* Data for the task *
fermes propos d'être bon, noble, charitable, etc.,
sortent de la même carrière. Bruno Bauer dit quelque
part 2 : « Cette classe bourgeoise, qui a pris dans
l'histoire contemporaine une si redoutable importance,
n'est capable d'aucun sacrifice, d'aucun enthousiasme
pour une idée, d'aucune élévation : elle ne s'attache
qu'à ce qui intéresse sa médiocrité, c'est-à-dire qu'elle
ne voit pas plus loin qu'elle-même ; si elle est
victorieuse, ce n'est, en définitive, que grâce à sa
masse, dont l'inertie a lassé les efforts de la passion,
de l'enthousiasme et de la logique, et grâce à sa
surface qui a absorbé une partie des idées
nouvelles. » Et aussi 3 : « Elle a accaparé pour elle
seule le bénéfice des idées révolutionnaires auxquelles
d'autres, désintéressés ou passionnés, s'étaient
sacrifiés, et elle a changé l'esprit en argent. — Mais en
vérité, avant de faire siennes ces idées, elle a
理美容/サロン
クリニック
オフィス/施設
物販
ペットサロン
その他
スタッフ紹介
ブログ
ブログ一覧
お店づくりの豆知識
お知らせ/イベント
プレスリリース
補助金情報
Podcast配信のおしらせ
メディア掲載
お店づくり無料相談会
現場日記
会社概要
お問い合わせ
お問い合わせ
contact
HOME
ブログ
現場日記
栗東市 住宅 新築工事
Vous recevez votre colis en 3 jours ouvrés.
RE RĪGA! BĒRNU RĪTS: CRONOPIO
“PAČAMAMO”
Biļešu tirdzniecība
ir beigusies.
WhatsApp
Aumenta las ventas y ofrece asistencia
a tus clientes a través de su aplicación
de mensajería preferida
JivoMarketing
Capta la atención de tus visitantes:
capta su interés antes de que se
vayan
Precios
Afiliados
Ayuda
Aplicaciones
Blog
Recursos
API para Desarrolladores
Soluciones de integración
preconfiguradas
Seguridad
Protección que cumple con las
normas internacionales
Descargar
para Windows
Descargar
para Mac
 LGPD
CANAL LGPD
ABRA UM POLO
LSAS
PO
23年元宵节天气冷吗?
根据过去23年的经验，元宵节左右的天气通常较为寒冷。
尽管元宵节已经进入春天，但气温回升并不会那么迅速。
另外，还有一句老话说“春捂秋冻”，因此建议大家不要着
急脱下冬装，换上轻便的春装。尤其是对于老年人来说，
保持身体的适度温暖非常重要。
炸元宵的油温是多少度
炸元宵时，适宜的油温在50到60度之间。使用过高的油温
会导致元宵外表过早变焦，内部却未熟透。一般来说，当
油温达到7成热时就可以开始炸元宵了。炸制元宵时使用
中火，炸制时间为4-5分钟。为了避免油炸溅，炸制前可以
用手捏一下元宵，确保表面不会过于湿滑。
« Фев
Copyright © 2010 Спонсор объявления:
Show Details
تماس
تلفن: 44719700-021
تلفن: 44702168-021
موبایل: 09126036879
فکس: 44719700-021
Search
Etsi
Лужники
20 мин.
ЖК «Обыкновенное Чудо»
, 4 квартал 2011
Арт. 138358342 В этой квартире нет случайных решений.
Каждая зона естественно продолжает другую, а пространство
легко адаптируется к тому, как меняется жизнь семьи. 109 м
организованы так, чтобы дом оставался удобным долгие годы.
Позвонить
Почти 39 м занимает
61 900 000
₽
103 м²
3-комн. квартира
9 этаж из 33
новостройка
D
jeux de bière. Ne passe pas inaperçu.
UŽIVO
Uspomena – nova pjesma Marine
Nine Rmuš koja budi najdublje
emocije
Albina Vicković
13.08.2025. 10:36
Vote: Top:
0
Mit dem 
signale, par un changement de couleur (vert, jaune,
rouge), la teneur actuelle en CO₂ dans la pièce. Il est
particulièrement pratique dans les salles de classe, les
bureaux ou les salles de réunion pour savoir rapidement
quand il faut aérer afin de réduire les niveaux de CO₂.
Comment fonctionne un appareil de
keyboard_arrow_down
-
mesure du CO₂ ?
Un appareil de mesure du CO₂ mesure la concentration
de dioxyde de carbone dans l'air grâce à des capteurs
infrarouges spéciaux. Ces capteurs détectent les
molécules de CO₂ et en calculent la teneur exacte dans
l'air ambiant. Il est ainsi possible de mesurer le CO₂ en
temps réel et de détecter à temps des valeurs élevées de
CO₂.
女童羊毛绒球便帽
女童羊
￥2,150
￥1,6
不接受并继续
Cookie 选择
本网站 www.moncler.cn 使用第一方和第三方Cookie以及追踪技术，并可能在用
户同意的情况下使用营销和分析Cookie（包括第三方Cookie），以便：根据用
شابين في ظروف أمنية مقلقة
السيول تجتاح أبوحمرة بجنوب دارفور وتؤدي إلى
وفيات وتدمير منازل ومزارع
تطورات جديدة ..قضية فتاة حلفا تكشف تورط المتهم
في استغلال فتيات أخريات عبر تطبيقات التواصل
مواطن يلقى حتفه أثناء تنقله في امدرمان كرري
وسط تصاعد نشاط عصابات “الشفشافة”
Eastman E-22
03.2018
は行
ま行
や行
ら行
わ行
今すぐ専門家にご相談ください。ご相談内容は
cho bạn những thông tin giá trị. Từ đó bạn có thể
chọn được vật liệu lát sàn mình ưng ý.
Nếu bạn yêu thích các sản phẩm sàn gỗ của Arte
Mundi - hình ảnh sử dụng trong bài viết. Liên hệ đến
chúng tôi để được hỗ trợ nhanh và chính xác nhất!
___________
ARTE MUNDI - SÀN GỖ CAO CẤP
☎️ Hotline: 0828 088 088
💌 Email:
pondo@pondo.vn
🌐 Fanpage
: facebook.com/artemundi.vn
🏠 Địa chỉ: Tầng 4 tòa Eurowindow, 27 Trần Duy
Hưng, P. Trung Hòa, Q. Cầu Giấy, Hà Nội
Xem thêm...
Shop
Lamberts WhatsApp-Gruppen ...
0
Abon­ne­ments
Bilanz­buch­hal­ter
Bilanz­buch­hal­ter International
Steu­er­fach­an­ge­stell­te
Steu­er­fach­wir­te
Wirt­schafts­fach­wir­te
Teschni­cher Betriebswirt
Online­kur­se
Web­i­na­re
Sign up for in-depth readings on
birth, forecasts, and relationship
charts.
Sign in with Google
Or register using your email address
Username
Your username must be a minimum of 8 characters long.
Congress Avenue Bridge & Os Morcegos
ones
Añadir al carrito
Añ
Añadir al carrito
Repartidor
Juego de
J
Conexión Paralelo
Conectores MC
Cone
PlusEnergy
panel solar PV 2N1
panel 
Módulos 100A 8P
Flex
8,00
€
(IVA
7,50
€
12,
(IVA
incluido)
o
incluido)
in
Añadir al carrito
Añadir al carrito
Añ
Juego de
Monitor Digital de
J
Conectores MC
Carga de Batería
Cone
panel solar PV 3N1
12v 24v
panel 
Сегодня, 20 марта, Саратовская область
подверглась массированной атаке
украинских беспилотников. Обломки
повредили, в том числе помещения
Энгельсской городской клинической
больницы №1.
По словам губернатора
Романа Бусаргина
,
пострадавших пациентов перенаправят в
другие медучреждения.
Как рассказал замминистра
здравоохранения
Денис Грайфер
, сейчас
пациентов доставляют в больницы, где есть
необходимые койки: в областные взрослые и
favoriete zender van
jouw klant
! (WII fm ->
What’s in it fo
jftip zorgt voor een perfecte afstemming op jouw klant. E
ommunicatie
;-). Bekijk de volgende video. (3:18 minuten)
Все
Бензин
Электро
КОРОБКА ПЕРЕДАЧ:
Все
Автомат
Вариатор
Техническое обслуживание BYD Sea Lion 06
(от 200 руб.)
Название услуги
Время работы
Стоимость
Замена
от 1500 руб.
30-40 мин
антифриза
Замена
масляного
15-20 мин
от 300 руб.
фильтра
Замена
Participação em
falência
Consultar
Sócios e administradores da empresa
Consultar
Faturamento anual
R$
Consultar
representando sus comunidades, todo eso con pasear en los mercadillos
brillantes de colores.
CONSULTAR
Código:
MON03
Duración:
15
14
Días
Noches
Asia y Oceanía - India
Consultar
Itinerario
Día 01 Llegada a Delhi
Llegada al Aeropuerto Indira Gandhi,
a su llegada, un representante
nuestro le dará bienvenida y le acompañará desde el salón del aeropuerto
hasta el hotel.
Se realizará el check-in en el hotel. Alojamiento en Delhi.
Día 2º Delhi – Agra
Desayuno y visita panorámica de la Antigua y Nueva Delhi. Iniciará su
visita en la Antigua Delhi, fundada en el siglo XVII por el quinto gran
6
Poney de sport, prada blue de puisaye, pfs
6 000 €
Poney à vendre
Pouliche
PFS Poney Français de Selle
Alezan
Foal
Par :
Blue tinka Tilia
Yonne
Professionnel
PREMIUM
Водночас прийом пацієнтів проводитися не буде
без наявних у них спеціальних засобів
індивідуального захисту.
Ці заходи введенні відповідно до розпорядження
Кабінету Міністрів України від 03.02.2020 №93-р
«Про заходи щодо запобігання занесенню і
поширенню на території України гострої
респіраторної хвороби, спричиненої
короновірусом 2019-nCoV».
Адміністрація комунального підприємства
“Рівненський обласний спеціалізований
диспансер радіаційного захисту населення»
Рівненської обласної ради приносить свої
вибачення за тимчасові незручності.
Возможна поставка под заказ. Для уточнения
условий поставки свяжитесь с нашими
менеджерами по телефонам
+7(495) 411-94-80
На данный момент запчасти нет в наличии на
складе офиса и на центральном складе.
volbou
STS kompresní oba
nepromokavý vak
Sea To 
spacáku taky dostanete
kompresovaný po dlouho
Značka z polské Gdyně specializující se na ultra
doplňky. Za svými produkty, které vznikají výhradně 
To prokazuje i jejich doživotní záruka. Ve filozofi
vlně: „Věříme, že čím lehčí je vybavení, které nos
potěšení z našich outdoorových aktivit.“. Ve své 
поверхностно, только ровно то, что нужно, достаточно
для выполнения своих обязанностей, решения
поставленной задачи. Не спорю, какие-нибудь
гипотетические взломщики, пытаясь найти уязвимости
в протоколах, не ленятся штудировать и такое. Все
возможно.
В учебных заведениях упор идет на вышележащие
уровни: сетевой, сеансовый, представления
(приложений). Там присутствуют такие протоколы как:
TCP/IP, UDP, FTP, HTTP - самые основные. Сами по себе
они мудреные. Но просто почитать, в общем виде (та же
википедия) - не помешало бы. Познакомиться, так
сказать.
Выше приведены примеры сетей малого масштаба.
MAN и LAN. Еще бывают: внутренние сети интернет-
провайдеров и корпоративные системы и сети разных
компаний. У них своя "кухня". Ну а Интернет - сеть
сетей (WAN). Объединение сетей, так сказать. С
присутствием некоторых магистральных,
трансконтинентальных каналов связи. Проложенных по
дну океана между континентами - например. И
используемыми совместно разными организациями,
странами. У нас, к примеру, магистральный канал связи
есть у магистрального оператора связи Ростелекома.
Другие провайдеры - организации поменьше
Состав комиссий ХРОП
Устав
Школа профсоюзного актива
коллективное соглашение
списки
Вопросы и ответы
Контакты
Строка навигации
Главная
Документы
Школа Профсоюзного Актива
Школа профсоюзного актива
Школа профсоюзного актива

* Task item *
Lines from the one containing "странами. У нас, к" through the last line of the data above are the only output wanted; restate them exactly.

* Task output *
странами. У нас, к примеру, магистральный канал связи
есть у магистрального оператора связи Ростелекома.
Другие провайдеры - организации поменьше
Состав комиссий ХРОП
Устав
Школа профсоюзного актива
коллективное соглашение
списки
Вопросы и ответы
Контакты
Строка навигации
Главная
Документы
Школа Профсоюзного Актива
Школа профсоюзного актива
Школа профсоюзного актива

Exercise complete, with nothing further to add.